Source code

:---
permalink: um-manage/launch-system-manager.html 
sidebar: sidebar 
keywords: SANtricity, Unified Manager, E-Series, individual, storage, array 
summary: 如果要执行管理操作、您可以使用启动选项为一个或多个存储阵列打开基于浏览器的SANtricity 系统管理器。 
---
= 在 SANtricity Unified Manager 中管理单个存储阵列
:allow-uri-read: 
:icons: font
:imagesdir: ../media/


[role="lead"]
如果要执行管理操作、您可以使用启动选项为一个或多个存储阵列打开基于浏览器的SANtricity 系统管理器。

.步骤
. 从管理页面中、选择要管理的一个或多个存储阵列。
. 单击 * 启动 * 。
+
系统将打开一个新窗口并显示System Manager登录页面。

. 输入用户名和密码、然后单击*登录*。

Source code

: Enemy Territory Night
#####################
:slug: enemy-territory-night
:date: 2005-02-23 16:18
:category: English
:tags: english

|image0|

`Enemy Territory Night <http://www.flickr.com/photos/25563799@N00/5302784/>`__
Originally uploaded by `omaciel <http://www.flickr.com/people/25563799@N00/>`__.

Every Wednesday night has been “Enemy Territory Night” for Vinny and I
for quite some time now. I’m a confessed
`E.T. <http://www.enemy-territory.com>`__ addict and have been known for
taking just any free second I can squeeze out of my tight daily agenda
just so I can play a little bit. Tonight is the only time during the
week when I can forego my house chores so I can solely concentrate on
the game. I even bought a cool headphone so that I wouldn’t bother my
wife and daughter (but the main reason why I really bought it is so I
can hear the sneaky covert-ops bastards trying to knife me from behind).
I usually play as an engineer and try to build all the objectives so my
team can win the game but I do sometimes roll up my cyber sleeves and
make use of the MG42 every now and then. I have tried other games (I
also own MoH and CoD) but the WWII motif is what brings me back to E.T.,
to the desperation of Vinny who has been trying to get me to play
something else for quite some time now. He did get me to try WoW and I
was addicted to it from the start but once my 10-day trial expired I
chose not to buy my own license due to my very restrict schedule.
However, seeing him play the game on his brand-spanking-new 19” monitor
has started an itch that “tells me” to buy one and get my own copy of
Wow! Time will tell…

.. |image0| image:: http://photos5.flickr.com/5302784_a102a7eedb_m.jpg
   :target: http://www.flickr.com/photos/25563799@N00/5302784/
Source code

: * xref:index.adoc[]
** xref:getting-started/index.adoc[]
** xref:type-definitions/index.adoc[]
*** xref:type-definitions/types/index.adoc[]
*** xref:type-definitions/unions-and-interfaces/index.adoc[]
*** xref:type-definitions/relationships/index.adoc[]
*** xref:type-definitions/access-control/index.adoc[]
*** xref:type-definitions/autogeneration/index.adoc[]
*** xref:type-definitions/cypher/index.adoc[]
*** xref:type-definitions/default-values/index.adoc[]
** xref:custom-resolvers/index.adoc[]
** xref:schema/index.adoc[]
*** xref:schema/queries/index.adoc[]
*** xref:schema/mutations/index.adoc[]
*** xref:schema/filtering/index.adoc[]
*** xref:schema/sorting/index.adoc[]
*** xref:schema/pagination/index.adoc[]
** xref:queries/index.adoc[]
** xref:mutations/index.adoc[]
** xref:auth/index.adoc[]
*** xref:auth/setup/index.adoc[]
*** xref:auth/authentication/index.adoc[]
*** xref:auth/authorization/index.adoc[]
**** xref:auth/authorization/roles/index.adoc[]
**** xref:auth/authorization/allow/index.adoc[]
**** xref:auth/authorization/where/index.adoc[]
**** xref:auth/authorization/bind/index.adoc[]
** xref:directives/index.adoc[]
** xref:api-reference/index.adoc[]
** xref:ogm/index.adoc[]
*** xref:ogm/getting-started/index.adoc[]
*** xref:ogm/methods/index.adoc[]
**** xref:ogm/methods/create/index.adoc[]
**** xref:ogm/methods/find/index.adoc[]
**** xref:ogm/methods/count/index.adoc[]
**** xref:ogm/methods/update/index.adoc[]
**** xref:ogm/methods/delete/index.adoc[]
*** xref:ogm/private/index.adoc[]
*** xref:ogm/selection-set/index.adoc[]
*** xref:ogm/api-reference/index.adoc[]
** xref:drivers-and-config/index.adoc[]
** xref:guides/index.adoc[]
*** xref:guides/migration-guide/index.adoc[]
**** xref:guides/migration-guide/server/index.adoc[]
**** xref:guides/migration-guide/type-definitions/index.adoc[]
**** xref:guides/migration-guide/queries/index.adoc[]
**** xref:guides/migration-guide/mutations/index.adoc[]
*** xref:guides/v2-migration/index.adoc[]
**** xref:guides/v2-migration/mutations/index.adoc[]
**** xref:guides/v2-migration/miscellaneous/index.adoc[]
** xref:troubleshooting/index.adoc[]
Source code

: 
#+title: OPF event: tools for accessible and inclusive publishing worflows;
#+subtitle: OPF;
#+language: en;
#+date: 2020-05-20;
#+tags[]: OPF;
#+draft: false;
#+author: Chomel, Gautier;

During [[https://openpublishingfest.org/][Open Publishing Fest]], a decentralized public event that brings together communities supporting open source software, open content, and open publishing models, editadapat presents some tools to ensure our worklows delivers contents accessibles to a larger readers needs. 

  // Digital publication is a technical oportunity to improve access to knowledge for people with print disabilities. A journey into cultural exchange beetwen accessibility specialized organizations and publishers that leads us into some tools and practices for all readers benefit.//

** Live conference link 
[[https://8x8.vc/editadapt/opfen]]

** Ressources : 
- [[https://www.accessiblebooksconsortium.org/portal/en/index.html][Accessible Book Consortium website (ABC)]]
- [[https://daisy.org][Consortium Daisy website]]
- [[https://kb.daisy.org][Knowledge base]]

## [Task goal]
The whole listing is needed again, word for word.

## [Solution]
Source code

:---
permalink: um-manage/launch-system-manager.html 
sidebar: sidebar 
keywords: SANtricity, Unified Manager, E-Series, individual, storage, array 
summary: 如果要执行管理操作、您可以使用启动选项为一个或多个存储阵列打开基于浏览器的SANtricity 系统管理器。 
---
= 在 SANtricity Unified Manager 中管理单个存储阵列
:allow-uri-read: 
:icons: font
:imagesdir: ../media/


[role="lead"]
如果要执行管理操作、您可以使用启动选项为一个或多个存储阵列打开基于浏览器的SANtricity 系统管理器。

.步骤
. 从管理页面中、选择要管理的一个或多个存储阵列。
. 单击 * 启动 * 。
+
系统将打开一个新窗口并显示System Manager登录页面。

. 输入用户名和密码、然后单击*登录*。

Source code

: Enemy Territory Night
#####################
:slug: enemy-territory-night
:date: 2005-02-23 16:18
:category: English
:tags: english

|image0|

`Enemy Territory Night <http://www.flickr.com/photos/25563799@N00/5302784/>`__
Originally uploaded by `omaciel <http://www.flickr.com/people/25563799@N00/>`__.

Every Wednesday night has been “Enemy Territory Night” for Vinny and I
for quite some time now. I’m a confessed
`E.T. <http://www.enemy-territory.com>`__ addict and have been known for
taking just any free second I can squeeze out of my tight daily agenda
just so I can play a little bit. Tonight is the only time during the
week when I can forego my house chores so I can solely concentrate on
the game. I even bought a cool headphone so that I wouldn’t bother my
wife and daughter (but the main reason why I really bought it is so I
can hear the sneaky covert-ops bastards trying to knife me from behind).
I usually play as an engineer and try to build all the objectives so my
team can win the game but I do sometimes roll up my cyber sleeves and
make use of the MG42 every now and then. I have tried other games (I
also own MoH and CoD) but the WWII motif is what brings me back to E.T.,
to the desperation of Vinny who has been trying to get me to play
something else for quite some time now. He did get me to try WoW and I
was addicted to it from the start but once my 10-day trial expired I
chose not to buy my own license due to my very restrict schedule.
However, seeing him play the game on his brand-spanking-new 19” monitor
has started an itch that “tells me” to buy one and get my own copy of
Wow! Time will tell…

.. |image0| image:: http://photos5.flickr.com/5302784_a102a7eedb_m.jpg
   :target: http://www.flickr.com/photos/25563799@N00/5302784/
Source code

: * xref:index.adoc[]
** xref:getting-started/index.adoc[]
** xref:type-definitions/index.adoc[]
*** xref:type-definitions/types/index.adoc[]
*** xref:type-definitions/unions-and-interfaces/index.adoc[]
*** xref:type-definitions/relationships/index.adoc[]
*** xref:type-definitions/access-control/index.adoc[]
*** xref:type-definitions/autogeneration/index.adoc[]
*** xref:type-definitions/cypher/index.adoc[]
*** xref:type-definitions/default-values/index.adoc[]
** xref:custom-resolvers/index.adoc[]
** xref:schema/index.adoc[]
*** xref:schema/queries/index.adoc[]
*** xref:schema/mutations/index.adoc[]
*** xref:schema/filtering/index.adoc[]
*** xref:schema/sorting/index.adoc[]
*** xref:schema/pagination/index.adoc[]
** xref:queries/index.adoc[]
** xref:mutations/index.adoc[]
** xref:auth/index.adoc[]
*** xref:auth/setup/index.adoc[]
*** xref:auth/authentication/index.adoc[]
*** xref:auth/authorization/index.adoc[]
**** xref:auth/authorization/roles/index.adoc[]
**** xref:auth/authorization/allow/index.adoc[]
**** xref:auth/authorization/where/index.adoc[]
**** xref:auth/authorization/bind/index.adoc[]
** xref:directives/index.adoc[]
** xref:api-reference/index.adoc[]
** xref:ogm/index.adoc[]
*** xref:ogm/getting-started/index.adoc[]
*** xref:ogm/methods/index.adoc[]
**** xref:ogm/methods/create/index.adoc[]
**** xref:ogm/methods/find/index.adoc[]
**** xref:ogm/methods/count/index.adoc[]
**** xref:ogm/methods/update/index.adoc[]
**** xref:ogm/methods/delete/index.adoc[]
*** xref:ogm/private/index.adoc[]
*** xref:ogm/selection-set/index.adoc[]
*** xref:ogm/api-reference/index.adoc[]
** xref:drivers-and-config/index.adoc[]
** xref:guides/index.adoc[]
*** xref:guides/migration-guide/index.adoc[]
**** xref:guides/migration-guide/server/index.adoc[]
**** xref:guides/migration-guide/type-definitions/index.adoc[]
**** xref:guides/migration-guide/queries/index.adoc[]
**** xref:guides/migration-guide/mutations/index.adoc[]
*** xref:guides/v2-migration/index.adoc[]
**** xref:guides/v2-migration/mutations/index.adoc[]
**** xref:guides/v2-migration/miscellaneous/index.adoc[]
** xref:troubleshooting/index.adoc[]
Source code

: 
#+title: OPF event: tools for accessible and inclusive publishing worflows;
#+subtitle: OPF;
#+language: en;
#+date: 2020-05-20;
#+tags[]: OPF;
#+draft: false;
#+author: Chomel, Gautier;

During [[https://openpublishingfest.org/][Open Publishing Fest]], a decentralized public event that brings together communities supporting open source software, open content, and open publishing models, editadapat presents some tools to ensure our worklows delivers contents accessibles to a larger readers needs. 

  // Digital publication is a technical oportunity to improve access to knowledge for people with print disabilities. A journey into cultural exchange beetwen accessibility specialized organizations and publishers that leads us into some tools and practices for all readers benefit.//

** Live conference link 
[[https://8x8.vc/editadapt/opfen]]

** Ressources : 
- [[https://www.accessiblebooksconsortium.org/portal/en/index.html][Accessible Book Consortium website (ABC)]]
- [[https://daisy.org][Consortium Daisy website]]
- [[https://kb.daisy.org][Knowledge base]]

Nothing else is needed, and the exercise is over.